Our feelings and beliefs can be a product of our surroundings, not who we are. Every assertion, every piece of evidence deserves equal scrutiny. Can it be tiring? Yes! But if the end result is that we have less reason to be happy than we thought, we know what to change. And if the end result is conclusive proof that we are loved, that we have reason to be happy and celebrate and enjoy life, then that seems well worth it to me.

1”Chain of Command.” Star Trek: The Next Generation. Paramount Domestic Television. July 21st, 1992. Television.
2Keysar, B., et al. “Taking Perspective in Conversation: The Role of Mutual Knowledge in Comprehension.” Psychological Science, II. 2000. 32-38.

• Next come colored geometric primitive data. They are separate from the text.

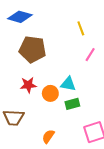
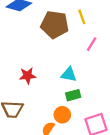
brown pentagon: (33, 49) -> (55, 25), moved
orange circle: (50, 93) -> (62, 115), moved

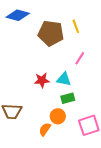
pink line: (92, 44) -> (80, 58), moved
red star: (28, 76) -> (42, 80), moved

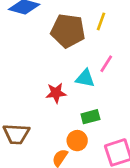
yellow line: (76, 26) -> (101, 21), turned 40
cyan triangle: (64, 79) -> (85, 78), moved

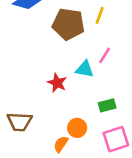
red star: (56, 93) -> (57, 83), turned 30
green rectangle: (90, 117) -> (107, 105), moved

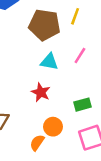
cyan triangle: (85, 69) -> (49, 62), moved
red star: (57, 83) -> (41, 92), moved

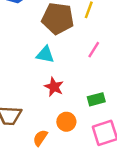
cyan triangle: (49, 62) -> (45, 55), moved
orange semicircle: (37, 143) -> (40, 138), moved

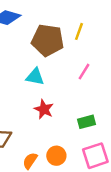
orange circle: (66, 122) -> (56, 156), moved

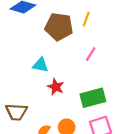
cyan triangle: (35, 77) -> (40, 65), moved
green rectangle: (87, 122) -> (93, 98), size x1.6

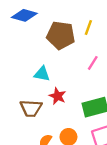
brown trapezoid: (16, 112) -> (31, 108), moved

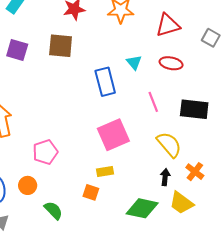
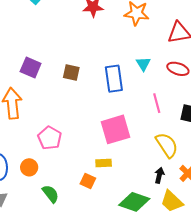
brown square: (61, 46) -> (71, 72), moved, size x0.7
purple square: (17, 50) -> (31, 68), moved
pink pentagon: (45, 152) -> (50, 138), turned -30

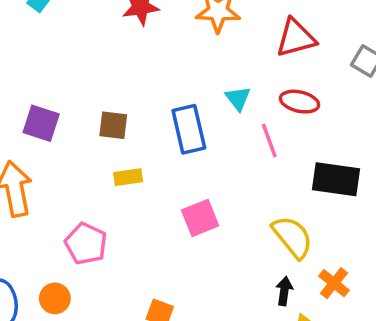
pink line: (157, 103) -> (269, 141), moved
pink square: (116, 129) -> (200, 218), size x0.7
yellow rectangle: (104, 163) -> (128, 177), moved

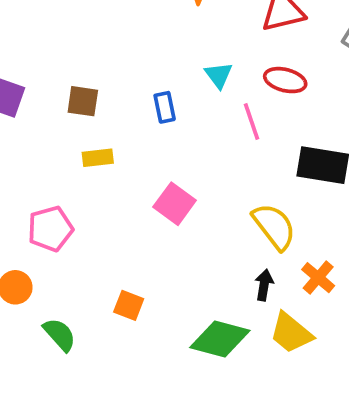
blue rectangle: (189, 129) -> (165, 107), size x0.6
pink square: (200, 218) -> (175, 204), turned -33
pink pentagon: (86, 244) -> (50, 229), turned 30

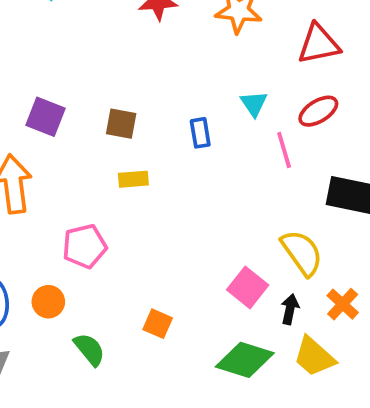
red ellipse: (285, 80) -> (318, 111), turned -48
pink square: (175, 204) -> (248, 287), moved

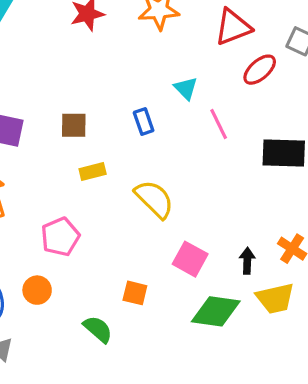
red ellipse: (318, 111) -> (260, 70), moved
yellow semicircle: (302, 253) -> (154, 199), moved
pink square: (248, 287) -> (190, 259), moved
green semicircle: (89, 349) -> (98, 329), moved
yellow trapezoid: (314, 357) -> (275, 298), turned -45

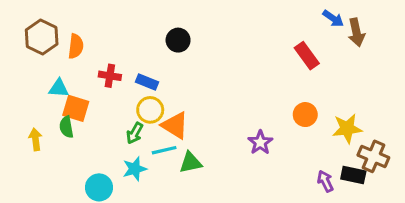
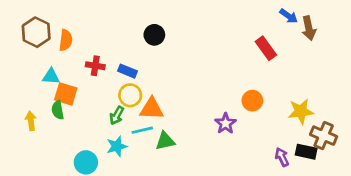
orange circle: (305, 115) -> (252, 101), moved
orange triangle: (175, 125) -> (152, 109), turned -30

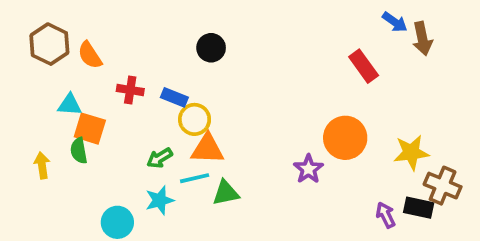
orange semicircle: (66, 40) -> (90, 55), turned 140
yellow circle: (130, 95) -> (195, 119), moved
orange circle: (252, 101) -> (345, 138), size x1.5
green arrow: (117, 115) -> (160, 158), turned 30

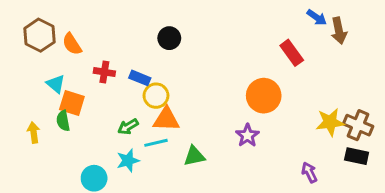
cyan triangle: (70, 105) -> (56, 84), turned 36
orange circle: (345, 138) -> (264, 96), moved
brown cross: (443, 186) -> (358, 125), moved
green triangle: (226, 193) -> (194, 156), moved
black rectangle: (419, 208) -> (357, 156), moved

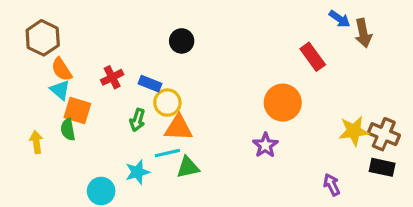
orange semicircle: (72, 44) -> (62, 69), moved
red cross: (104, 72) -> (112, 77), turned -36
green arrow: (128, 127) -> (137, 120), moved, turned -42
green triangle: (194, 156) -> (188, 167), moved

3Zimbardo, P., et. al. “The Stanford Prison Experiment: A Simulation Study of the Psychology of Imprisonment.” Stanford University, Aug 1971. 4
"Jane Elliott." Wikipedia. Wikimedia Foundation, 3 June 2016. Web. 5Gilbert, D. Stumbling on Happiness. Random House, Inc. New York. 2005. 87-88.
6Deese, J. “On the Predicted Occurrence of Particular Verbal Intrusions in Immediate Recall.” Journal of Experimental Psychology. 1959. 58: 17-22.
7Samuel, A.G. “A Further Examination of Attentional Effects in the Phonemic Restoration Illusion.” Quarterly Journal of Experimental Psychology. 1991. 43A: 679-99.
8Warren, R. “Perceptual Restoration of Obliterated Sounds.” Psychological Bulletin. 1984. 96: 371-83.
9Salkind, N., et. al. Encyclopedia of Human Development. Sage Publications, Inc. California. 2006. 502.
10Kohler, I. “Experiments with Goggles.” Scientific American. 1962. 206: 62-72.
11Sargant, W. Battle for the mind: A physiology of conversion and brainwashing. Doubleday & Co. Oxford, England. 1957. 263.